- From: Sanjiva Weerawarana <sanjiva@watson.ibm.com>
- Date: Tue, 25 Jun 2002 10:36:29 +0600
- To: "Mark Baker" <distobj@acm.org>, "David Orchard" <dorchard@bea.com>
- Cc: <www-tag@w3.org>
"Mark Baker" <distobj@acm.org> writes: > On Mon, Jun 24, 2002 at 11:55:57AM -0700, David Orchard wrote: > > One of the interesting places this might lead us, is that if we think that > > there should be typing available for the GET query string, I'm not sure that > > it's a WSD problem. Seems like mapping Schema to url-encoded nvp is more > > general than wsd. > > IMO, this is most definitely a WSDL problem. HTML forms are currently > more capable than WSDL here; they have a type system[1], and a means to > bind those types to field names. I can't get to that URL right now (network problems) but WSDL has exactly that capability: it provides a means to bind types to field names via the <message> construct.
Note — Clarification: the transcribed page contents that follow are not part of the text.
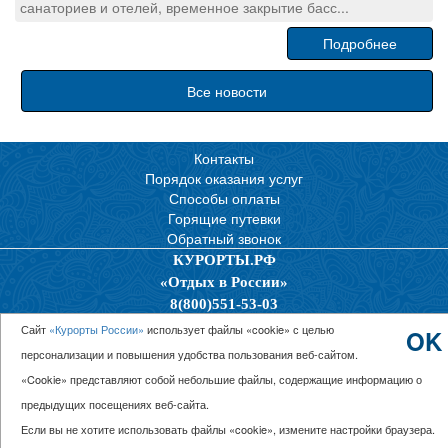
санаториев и отелей, временное закрытие басс...
Подробнее
Все новости
Контакты
Порядок оказания услуг
Способы оплаты
Горящие путевки
Обратный звонок
КУРОРТЫ.РФ
«Отдых в России»
8(800)551-53-03
Политика конфиденциальности
Сайт
«Курорты России»
использует файлы «cookie» с целью
OK
персонализации и повышения удобства пользования веб-сайтом.
© 2026 ООО “Единая Служба Бронирования”
«Cookie» представляют собой небольшие файлы, содержащие информацию о
предыдущих посещениях веб-сайта.
Если вы не хотите использовать файлы «cookie», измените настройки браузера.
Please also see my answer to David Orchard's original note for more details. > I don't think it's appropriate to put type information in the URI > because the URI is opaque to the client. If the client is constructing > a URI, it should only be because the server told it how, with a form. > And in that case, the server already knows the types. I agree! So if someone used appropriate types in writing a WSDL then that's how the "server" told the "client" about the types . No more, no less. Sanjiva.